The day started off at Casa Loma, the only castle in North America, which sits in the north end of Toronto. It used to be the house of a wealthy financier, but now it’s an awesome museum, with its lavish rooms and gardens perfectly preserved. We enjoyed the secret tunnels and huge towers, exploring the grounds for a few hours before the crowds showed up. After Casa Loma, it was into the heart of the city for our last three stops.
Wherever you are in Toronto, you can see the 1800’+ needle of the CN Tower dominating the skyline. It’s the tallest structure in the city, and for quite a while was the tallest freestanding building in the world. The best part is, you can go right up to the top in a high-speed glass elevator.
Shooting up 1,800 feet in 58 seconds might sound nauseating, mostly because it is. Even better, they jam the six glass elevators as full as they can with people and the floor is glass so that you can see all 1,800 feet drop out from under you.
Once the reverse Tower of Terror ride is over, you emerge into the Observation Deck. They have an outside terrace where you can feel the breeze at 1,800 feet and a huge glass floor that lets you stand with just a few inches of glass between you and the void.
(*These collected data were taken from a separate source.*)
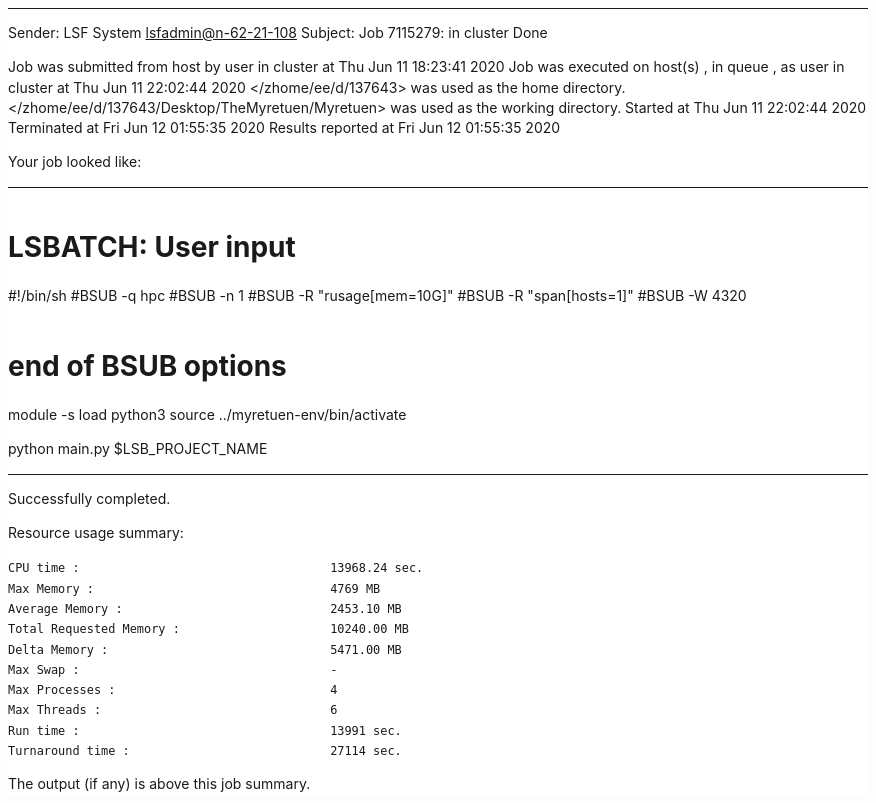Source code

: 
------------------------------------------------------------
Sender: LSF System <lsfadmin@n-62-21-108>
Subject: Job 7115279: <CleverRandom17CleverRandomElo-fruit-CalcProb> in cluster <dcc> Done

Job <CleverRandom17CleverRandomElo-fruit-CalcProb> was submitted from host <n-62-27-19> by user <s183905> in cluster <dcc> at Thu Jun 11 18:23:41 2020
Job was executed on host(s) <n-62-21-108>, in queue <hpc>, as user <s183905> in cluster <dcc> at Thu Jun 11 22:02:44 2020
</zhome/ee/d/137643> was used as the home directory.
</zhome/ee/d/137643/Desktop/TheMyretuen/Myretuen> was used as the working directory.
Started at Thu Jun 11 22:02:44 2020
Terminated at Fri Jun 12 01:55:35 2020
Results reported at Fri Jun 12 01:55:35 2020

Your job looked like:

------------------------------------------------------------
# LSBATCH: User input
#!/bin/sh
#BSUB -q hpc
#BSUB -n 1
#BSUB -R "rusage[mem=10G]"
#BSUB -R "span[hosts=1]"
#BSUB -W 4320
# end of BSUB options

module -s load python3
source ../myretuen-env/bin/activate

python main.py $LSB_PROJECT_NAME


------------------------------------------------------------

Successfully completed.

Resource usage summary:

    CPU time :                                   13968.24 sec.
    Max Memory :                                 4769 MB
    Average Memory :                             2453.10 MB
    Total Requested Memory :                     10240.00 MB
    Delta Memory :                               5471.00 MB
    Max Swap :                                   -
    Max Processes :                              4
    Max Threads :                                6
    Run time :                                   13991 sec.
    Turnaround time :                            27114 sec.

The output (if any) is above this job summary.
Terrifying, nauseating, and one of the coolest things I’ve ever done, the CN Tower was well worth the visit.
Our final stop in Toronto was Ripley’s Aquarium of Canada. Although we’re both super stoked for any aquarium, we were especially stoked for a Canadian aquarium. The longest underwater viewing tunnel in North America, three or four touch tanks, and a bunch of sharks, this one hit all of our marks.
With a long day on top of an already long week, we decided to head back across the border at Niagara rather than go through Canada and down into Vermont.
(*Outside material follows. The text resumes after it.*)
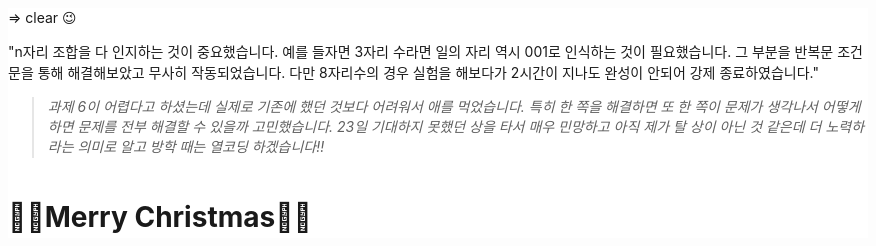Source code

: => clear 😉



"n자리 조합을 다 인지하는 것이 중요했습니다. 예를 들자면 3자리 수라면 일의 자리 역시 001로 인식하는 것이 필요했습니다. 그 부분을 반복문 조건문을 통해 해결해보았고 무사히 작동되었습니다. 다만 8자리수의 경우 실험을 해보다가 2시간이 지나도 완성이 안되어 강제 종료하였습니다."



> *과제 6이 어렵다고 하셨는데 실제로 기존에 했던 것보다 어려워서 애를 먹었습니다. 특히 한 쪽을 해결하면 또 한 쪽이 문제가 생각나서 어떻게 하면 문제를 전부 해결할 수 있을까 고민했습니다. 23일 기대하지 못했던 상을 타서 매우 민망하고 아직 제가 탈 상이 아닌 것 같은데 더 노력하라는 의미로 알고 방학 때는 열코딩 하겠습니다!!*





# 🎄🎅Merry Christmas🎁🎄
Burnt out, dirty, tired, but happy as we’d been all summer, we made the 14+ hour drive from Toronto to Orono, Maine, rolling into the driveway at 6 am.
We covered over 1,600 miles, went through four states and two countries, saw countless amazing things, and slept in a few too many parking lots.
Overall I think we both got what we wanted out of this trip. We made a huge, lasting memory together. We didn’t snap at each other once even though these kinds of nitty gritty trips make it easy to. We saw, did, and experienced more in this one week on the road than we have all summer through all the tough jobs and shifty folks we’ve had to deal with as we try to find our way towards our van trip.
The best thing is, the most fun wasn’t in a zoo or a museum or any attraction. It was trying to figure out how to cuddle in the back of a tiny Trailblazer. Or singing at the top of lungs together for an hour straight. Or eating mac and cheese together on the nights where we didn’t get a free buffet. Or bumming it in a Starbucks, stealing wifi and playing computer games together. Or simply brushing our teeth after some bleary eyed stumbling into the Walmart bathroom at 6 am. Or driving through the night while Colleen sleeps in the passenger seat, while I listen to some history podcast to keep me awake, and I realize that few times have I ever been happier than driving somewhere through Western New England in the middle of the night.
I have a great road trip partner and the best life partner. Road trips don’t make us a better couple or partnership, but it really does bring out the things that make us work well together like nothing but stripping your life down to bare bones can. And in our typical fashion, the day after we got home and slept for twelve hours, we were already planning our next adventure together.
For now, we’ve been resting and working on Vansel. We have some pretty awesome jobs lined up for this fall. The van looks great. And I think we can say that in the end, this summer will be about this America-Canada road trip when we look back in a few years and nothing else. Which is just the way we like it.